E.L. Woody, whose long history as a Hollywood photographer spanned decades, has died at the age of 70. He was the self-proclaimed, undisputed King of the Paparazzi.
Best known as simply Woody, he literally invented the video paparazzi game in the 1990s, and powered “Stars Gone Wild” segments on syndicated entertainment shows, before creating and executive producing the hit E! series “Celebrities Uncensored.”
Woody's interactions (some delightful, some downright confrontational) with Hollywood stars after dark were the stuff of legend. The most famous of those moments might be the incident in which one of Woody's photographers, Henry Trappler, was thrown to the ground by Tommy Lee during a fight as he and then wife Pamela Anderson left a club.
But there were also those who loved seeing him, many stars were known to yell “Woody!” as soon as they saw him and his camera. His notoriety eventually landed him several appearances on “Entourage” with some of the young Hollywood stars he snapped.
The King of the Paparazzi was so much more than just a man with a camera, he was a man with a storied history beyond Hollywood.
He volunteered to serve in the Vietnam War, and was a medic and platoon leader in the Special Forces, and was highly decorated. He was a bail bondsman in Texas after the war, and then worked for Easy Rider magazine as a photographer, writer, producer and Party Timer.
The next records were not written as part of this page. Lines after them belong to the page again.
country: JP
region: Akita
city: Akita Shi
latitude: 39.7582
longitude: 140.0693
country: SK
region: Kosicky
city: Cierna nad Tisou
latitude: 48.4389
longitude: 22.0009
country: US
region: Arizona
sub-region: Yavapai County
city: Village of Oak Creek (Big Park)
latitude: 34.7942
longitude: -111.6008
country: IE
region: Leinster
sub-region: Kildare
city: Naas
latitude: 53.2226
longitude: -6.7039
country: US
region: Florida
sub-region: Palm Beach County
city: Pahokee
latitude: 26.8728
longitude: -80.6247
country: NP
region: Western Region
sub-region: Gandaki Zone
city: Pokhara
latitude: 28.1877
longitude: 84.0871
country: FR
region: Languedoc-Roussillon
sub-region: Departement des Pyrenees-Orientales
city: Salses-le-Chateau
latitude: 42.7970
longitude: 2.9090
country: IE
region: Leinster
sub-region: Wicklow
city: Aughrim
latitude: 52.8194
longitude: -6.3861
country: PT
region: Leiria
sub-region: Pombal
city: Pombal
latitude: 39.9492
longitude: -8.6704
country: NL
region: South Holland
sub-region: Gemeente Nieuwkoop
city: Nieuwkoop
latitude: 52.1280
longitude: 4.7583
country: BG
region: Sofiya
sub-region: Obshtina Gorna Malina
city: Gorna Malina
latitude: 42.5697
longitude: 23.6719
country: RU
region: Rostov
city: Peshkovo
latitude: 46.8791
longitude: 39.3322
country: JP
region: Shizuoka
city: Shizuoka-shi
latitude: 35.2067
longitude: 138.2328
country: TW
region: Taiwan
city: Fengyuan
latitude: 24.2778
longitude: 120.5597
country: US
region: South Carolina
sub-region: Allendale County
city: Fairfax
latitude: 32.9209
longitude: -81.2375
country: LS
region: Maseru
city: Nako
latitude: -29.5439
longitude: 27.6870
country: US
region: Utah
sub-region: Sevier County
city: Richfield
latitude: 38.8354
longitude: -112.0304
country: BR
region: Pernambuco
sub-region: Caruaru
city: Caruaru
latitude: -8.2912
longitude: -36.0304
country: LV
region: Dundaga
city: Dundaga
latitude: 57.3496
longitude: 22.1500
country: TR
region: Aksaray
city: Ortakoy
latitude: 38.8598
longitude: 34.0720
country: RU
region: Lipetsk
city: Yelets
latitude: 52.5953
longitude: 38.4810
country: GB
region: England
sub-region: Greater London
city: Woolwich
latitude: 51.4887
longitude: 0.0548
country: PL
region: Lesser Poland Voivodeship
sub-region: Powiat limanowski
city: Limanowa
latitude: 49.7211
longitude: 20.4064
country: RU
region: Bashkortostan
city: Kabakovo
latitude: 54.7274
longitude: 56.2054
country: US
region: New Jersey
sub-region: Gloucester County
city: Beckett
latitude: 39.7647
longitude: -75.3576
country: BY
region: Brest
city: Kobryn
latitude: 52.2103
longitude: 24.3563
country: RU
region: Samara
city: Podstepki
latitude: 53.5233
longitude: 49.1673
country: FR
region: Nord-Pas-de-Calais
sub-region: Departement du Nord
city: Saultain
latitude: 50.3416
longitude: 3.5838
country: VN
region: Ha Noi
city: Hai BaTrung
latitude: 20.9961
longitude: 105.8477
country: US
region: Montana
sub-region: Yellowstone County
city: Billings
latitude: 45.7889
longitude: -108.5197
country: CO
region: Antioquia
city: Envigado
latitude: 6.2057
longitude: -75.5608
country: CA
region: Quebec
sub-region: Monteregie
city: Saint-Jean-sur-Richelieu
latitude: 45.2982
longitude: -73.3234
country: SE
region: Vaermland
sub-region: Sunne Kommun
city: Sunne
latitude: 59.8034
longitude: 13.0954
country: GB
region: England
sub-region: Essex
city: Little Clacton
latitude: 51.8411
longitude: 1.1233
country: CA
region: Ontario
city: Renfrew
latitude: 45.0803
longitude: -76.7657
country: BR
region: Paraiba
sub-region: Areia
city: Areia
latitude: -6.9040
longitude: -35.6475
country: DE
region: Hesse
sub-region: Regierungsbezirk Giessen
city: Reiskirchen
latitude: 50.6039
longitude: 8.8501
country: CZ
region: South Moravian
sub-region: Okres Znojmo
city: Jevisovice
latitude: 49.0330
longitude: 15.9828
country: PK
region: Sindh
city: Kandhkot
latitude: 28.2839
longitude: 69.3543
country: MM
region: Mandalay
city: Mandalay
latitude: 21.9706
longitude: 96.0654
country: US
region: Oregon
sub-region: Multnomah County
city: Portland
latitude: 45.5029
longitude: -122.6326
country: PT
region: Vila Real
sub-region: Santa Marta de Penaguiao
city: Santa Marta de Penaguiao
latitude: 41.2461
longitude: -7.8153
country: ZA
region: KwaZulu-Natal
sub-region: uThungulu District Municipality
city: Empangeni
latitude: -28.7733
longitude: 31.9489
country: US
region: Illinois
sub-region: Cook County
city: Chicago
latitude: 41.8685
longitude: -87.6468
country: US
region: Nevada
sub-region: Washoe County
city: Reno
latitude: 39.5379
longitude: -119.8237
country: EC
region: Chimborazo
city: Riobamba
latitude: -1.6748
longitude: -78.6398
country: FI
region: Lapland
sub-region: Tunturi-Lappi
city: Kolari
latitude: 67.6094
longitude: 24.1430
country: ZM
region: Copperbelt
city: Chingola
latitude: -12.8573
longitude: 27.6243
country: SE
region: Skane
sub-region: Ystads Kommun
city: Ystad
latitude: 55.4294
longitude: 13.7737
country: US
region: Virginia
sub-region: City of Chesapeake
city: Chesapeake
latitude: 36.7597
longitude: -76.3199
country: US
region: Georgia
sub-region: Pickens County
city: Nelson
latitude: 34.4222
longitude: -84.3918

His photography career took off when he shot pictures of his actress friend Mary Crosby rescuing horses from a Malibu fire, which ran in Star magazine. He parlayed that money into the beginning of his photo career. Some of his earliest set photos were of star Jan Michael Vincent and Ali MacGraw.
His stories were epic and endless, his photos and videos will live forever in tabloid infamy. He was and always will be the King of the Paparazzi.